The Mindset for Staying in the Driver’s Seat of Your Life
Most of us blossomed into toddlerhood as masters of sitting. No adult around us had better sitting posture. Our attempts at walking wouldn’t have gone so well if we hadn’t first mastered sitting and squatting.
Ever watch a young toddler effortlessly return to a squat or sit rather than fall? We were called toddlers because that’s the way our walking looked, but no adult around us could recover as we could to a squat or criss-cross applesauce.
The original Soul Seat was designed to help adults make a reverse hero’s journey, so they could reclaim that original mastery. And many of our customers have moved on to our Flow Desk, doing their knowledge work primarily on the floor.
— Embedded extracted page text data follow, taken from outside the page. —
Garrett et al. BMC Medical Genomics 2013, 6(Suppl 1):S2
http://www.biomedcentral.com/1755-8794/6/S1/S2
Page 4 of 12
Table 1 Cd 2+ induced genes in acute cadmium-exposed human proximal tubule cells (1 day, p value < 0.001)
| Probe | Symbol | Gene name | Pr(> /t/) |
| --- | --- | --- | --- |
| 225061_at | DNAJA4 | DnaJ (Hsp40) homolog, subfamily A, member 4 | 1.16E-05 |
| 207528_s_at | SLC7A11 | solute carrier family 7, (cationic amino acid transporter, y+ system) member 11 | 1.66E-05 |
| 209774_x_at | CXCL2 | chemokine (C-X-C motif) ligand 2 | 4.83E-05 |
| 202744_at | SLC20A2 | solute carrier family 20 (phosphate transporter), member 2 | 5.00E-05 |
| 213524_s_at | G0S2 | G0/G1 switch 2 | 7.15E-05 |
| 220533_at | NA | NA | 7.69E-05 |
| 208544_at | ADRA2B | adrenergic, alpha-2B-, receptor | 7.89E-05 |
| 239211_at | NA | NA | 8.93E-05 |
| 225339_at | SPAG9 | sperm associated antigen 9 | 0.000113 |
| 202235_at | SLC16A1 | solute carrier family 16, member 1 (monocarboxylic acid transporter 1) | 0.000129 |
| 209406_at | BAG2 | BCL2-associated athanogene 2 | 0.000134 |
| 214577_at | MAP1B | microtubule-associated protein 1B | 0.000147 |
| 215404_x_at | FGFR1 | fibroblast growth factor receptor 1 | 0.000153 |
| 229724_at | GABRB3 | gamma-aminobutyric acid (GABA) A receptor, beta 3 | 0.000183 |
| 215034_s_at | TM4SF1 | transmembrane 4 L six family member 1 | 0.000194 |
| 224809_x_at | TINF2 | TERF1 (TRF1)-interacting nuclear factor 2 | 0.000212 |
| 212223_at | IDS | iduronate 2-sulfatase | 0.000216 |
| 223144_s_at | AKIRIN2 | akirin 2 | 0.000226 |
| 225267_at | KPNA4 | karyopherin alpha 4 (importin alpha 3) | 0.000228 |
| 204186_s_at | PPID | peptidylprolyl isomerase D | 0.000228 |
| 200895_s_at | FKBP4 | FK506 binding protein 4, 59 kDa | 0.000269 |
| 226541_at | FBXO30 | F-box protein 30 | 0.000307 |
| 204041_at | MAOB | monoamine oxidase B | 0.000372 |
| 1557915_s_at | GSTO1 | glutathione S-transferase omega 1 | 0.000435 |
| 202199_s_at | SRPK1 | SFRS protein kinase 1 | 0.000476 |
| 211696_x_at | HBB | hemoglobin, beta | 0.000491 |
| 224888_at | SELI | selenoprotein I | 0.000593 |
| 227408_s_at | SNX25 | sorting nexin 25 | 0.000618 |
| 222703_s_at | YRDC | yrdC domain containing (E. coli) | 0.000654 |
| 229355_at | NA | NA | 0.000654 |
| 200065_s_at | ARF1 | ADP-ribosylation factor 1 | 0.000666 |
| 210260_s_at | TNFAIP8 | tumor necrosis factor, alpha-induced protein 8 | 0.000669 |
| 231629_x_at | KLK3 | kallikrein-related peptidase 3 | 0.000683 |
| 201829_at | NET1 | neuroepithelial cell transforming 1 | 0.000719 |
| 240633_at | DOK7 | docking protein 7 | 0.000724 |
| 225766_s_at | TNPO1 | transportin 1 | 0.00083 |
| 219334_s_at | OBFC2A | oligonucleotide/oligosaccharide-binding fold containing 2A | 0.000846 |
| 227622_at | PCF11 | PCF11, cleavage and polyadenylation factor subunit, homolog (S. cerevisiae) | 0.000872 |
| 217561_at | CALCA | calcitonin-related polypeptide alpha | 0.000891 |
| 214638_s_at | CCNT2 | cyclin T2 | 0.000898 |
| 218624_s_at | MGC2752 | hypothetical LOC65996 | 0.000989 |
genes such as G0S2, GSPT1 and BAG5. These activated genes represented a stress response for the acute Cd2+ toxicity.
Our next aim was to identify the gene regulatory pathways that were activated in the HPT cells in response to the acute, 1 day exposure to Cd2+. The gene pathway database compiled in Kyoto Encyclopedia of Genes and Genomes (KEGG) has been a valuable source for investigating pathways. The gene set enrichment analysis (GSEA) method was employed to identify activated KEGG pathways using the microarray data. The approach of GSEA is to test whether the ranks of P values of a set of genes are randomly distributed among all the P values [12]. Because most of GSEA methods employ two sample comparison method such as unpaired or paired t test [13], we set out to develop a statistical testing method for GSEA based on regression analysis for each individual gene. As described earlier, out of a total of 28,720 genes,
With our newest product, the Fidget Seat, we’re continuing this design philosophy with a product to help our younger neighbors hold on to that mastery well into adulthood, and never have to suffer the pains of sitting disease.
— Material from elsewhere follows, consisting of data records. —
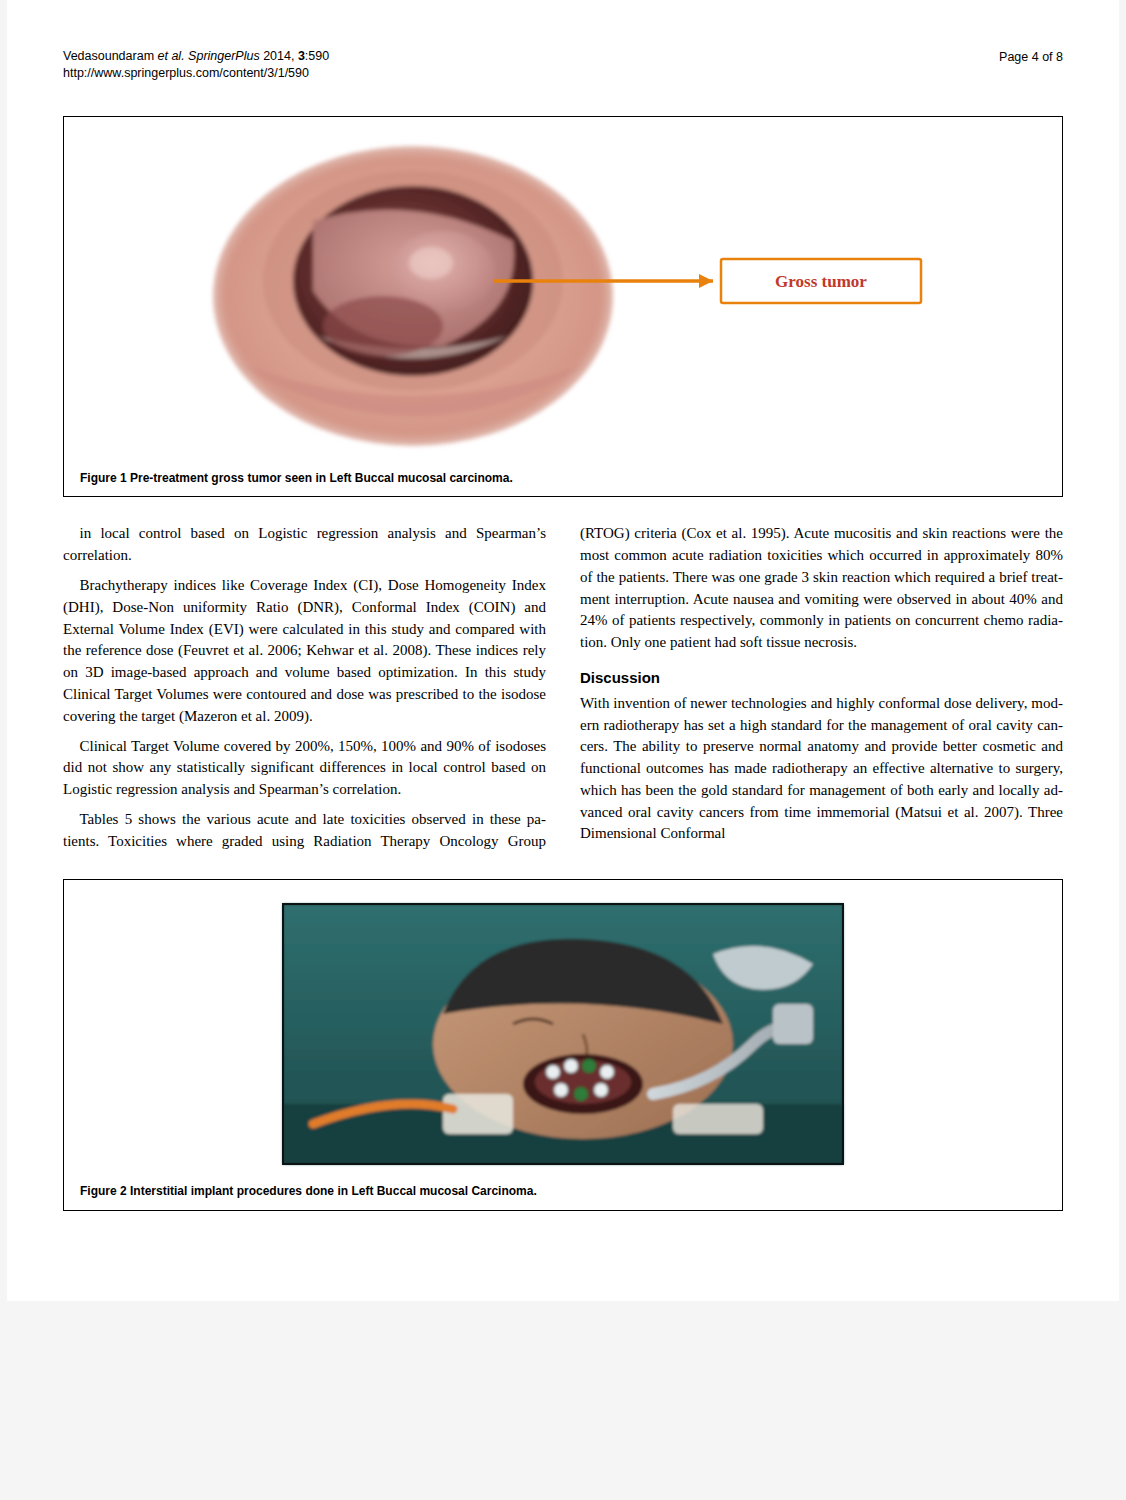Vedasoundaram et al. SpringerPlus 2014, 3:590
http://www.springerplus.com/content/3/1/590
Page 4 of 8
Gross tumor
Figure 1 Pre-treatment gross tumor seen in Left Buccal mucosal carcinoma.
in local control based on Logistic regression analysis and Spearman’s correlation.
Brachytherapy indices like Coverage Index (CI), Dose Homogeneity Index (DHI), Dose-Non uniformity Ratio (DNR), Conformal Index (COIN) and External Volume Index (EVI) were calculated in this study and compared with the reference dose (Feuvret et al. 2006; Kehwar et al. 2008). These indices rely on 3D image-based approach and volume based optimization. In this study Clinical Target Volumes were contoured and dose was prescribed to the isodose covering the target (Mazeron et al. 2009).
Clinical Target Volume covered by 200%, 150%, 100% and 90% of isodoses did not show any statistically significant differences in local control based on Logistic regression analysis and Spearman’s correlation.
Tables 5 shows the various acute and late toxicities observed in these patients. Toxicities where graded using Radiation Therapy Oncology Group (RTOG) criteria (Cox et al. 1995). Acute mucositis and skin reactions were the most common acute radiation toxicities which occurred in approximately 80% of the patients. There was one grade 3 skin reaction which required a brief treatment interruption. Acute nausea and vomiting were observed in about 40% and 24% of patients respectively, commonly in patients on concurrent chemo radiation. Only one patient had soft tissue necrosis.
Discussion
With invention of newer technologies and highly conformal dose delivery, modern radiotherapy has set a high standard for the management of oral cavity cancers. The ability to preserve normal anatomy and provide better cosmetic and functional outcomes has made radiotherapy an effective alternative to surgery, which has been the gold standard for management of both early and locally advanced oral cavity cancers from time immemorial (Matsui et al. 2007). Three Dimensional Conformal
Figure 2 Interstitial implant procedures done in Left Buccal mucosal Carcinoma.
Have you noticed a guitar player taking a moment to tune their guitar on stage? They’re often looking down at the floor or at a little dongle hanging off the end of the guitar neck. Next time you notice that, also notice what they do once they’re “finished” tuning. They don’t trust the tuning machine to have done a perfect job, they play a couple of chords and then make additional final adjustments. The algorithm, or little AI in their tuning device simply gets them almost there as quickly as possible, but that chord check means they haven’t handed over musical judgement to that tool. We need to keep the same policy alive in all the areas that AI is touching. All the various autopilots and automations we’re surrounded by are very helpful to a point. They can allow us to attend to less of the tedium and more of the art of our work. But as with every good thing, there’s a point of diminishing returns. We’re better off if we maintain those key habits that confirm we’re still in the driver’s seat.
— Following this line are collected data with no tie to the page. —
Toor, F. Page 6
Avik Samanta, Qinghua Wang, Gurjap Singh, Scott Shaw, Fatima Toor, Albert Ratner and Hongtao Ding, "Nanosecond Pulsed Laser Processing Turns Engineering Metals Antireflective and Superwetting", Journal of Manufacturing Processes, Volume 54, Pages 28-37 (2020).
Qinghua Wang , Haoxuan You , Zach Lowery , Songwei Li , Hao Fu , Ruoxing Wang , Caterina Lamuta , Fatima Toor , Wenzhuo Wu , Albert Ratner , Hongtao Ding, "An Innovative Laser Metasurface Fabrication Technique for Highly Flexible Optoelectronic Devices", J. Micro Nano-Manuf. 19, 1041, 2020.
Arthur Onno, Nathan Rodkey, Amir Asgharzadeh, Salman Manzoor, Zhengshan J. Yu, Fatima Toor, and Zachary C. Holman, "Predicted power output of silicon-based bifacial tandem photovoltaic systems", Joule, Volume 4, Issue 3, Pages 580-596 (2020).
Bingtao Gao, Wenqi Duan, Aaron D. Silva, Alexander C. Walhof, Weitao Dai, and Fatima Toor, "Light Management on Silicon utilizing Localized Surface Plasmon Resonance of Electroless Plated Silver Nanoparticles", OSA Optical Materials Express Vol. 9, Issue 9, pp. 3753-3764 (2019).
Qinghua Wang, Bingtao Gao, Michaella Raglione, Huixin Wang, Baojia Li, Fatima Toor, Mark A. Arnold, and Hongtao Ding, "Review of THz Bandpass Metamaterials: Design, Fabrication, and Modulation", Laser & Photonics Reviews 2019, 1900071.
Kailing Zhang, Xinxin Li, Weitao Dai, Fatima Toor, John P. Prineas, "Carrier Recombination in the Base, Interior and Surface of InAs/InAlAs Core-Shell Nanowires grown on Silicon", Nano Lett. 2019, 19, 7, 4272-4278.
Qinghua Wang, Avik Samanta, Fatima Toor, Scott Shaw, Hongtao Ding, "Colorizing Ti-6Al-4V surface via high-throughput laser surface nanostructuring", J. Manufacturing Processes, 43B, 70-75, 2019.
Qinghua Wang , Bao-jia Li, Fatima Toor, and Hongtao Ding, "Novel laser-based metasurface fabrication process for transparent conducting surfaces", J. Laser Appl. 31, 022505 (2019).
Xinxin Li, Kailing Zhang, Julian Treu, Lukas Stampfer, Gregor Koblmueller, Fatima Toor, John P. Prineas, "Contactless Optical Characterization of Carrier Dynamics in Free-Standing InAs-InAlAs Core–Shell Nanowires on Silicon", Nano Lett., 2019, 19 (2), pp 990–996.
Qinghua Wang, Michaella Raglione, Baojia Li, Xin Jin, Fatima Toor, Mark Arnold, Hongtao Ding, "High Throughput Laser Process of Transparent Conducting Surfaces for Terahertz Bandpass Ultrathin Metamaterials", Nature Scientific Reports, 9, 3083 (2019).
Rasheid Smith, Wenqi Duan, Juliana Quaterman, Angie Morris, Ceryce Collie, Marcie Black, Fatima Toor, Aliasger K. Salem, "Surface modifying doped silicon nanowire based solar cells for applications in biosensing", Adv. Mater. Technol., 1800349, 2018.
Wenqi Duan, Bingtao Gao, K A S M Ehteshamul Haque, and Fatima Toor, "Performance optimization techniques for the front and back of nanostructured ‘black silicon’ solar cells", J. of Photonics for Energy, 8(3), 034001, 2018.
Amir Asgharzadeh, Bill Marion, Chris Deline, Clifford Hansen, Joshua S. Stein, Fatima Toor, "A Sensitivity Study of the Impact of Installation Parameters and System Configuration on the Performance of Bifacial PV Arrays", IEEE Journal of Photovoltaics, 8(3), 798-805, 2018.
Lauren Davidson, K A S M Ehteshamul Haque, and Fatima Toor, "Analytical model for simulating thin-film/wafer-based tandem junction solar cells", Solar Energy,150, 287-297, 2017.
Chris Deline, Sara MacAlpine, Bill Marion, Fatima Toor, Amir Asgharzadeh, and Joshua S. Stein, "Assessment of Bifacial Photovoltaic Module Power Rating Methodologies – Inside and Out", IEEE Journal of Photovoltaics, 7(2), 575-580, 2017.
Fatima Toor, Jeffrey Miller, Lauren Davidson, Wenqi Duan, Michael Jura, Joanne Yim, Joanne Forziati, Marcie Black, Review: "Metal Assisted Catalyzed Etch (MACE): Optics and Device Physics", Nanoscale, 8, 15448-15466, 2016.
This was the thinking behind the design of the first Soul Seat. The automation of “sitting comfort” achieved with conventional office chairs came with the price of enfeeblement, and we’ve become dependent on lumbar support. Our goal was to reverse that enfeeblement by automating stretching and strengthening the pelvic core, psoas, and other key systems that are foundational to sustained mobility. Anyone who sits on the floor knows that the body is constantly engaged. So we brought floor sitting up to the workstation. On a Soul Seat, Fidget Seat, or the floor, your fidgeting enhances your focus, rather than your focus being sapped by the slow creep of sitting disease.
Staying in the driver’s seat of your life means recognizing when the autopilot has moved from "helping" to "enfeebling." It means choosing tools that demand presence rather than those that promise numbness. When a chair promises to "disappear," it is effectively acting as a mute button for your body, taking your core strength and your natural physical intelligence with it. We don't need tools that help us forget we have a body; we need tools that remind us of the joy of using them.
This is why we build the way we do. We aren't just selling a different way to sit; we are providing a different way to inhabit your workspace. Whether it’s the Soul Seat, the Fidget Seat, or the floor, the goal is to shift from being a passive passenger in a "comfortable" decline to being the active architect of your own vitality. You are reclaiming the mastery you had as a toddler—not by working harder, but by refusing to settle for a seat that lulls your system to sleep.
In our best moments, we’re all designing a life lived well. Staying curious, staying engaged, and staying capable. We hope you'll choose our tools to be a part of that, helping you prevent the quiet exhaustion of the convenient life.